YOUR INSTRUCTIONS:
Report each line of the material below that contains the word "From", copying every such line in full.

RECORD SET:
----

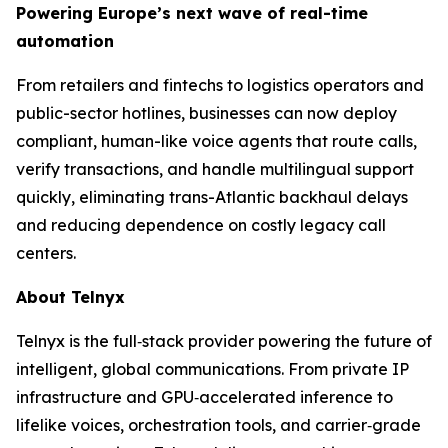
Powering Europe’s next wave of real-time
automation
From retailers and fintechs to logistics operators and
public-sector hotlines, businesses can now deploy
compliant, human-like voice agents that route calls,
verify transactions, and handle multilingual support
quickly, eliminating trans-Atlantic backhaul delays
and reducing dependence on costly legacy call
centers.
About Telnyx
Telnyx is the full‑stack provider powering the future of
intelligent, global communications. From private IP
infrastructure and GPU‑accelerated inference to
lifelike voices, orchestration tools, and carrier‑grade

----

ANSWER AREA:
From retailers and fintechs to logistics operators and
intelligent, global communications. From private IP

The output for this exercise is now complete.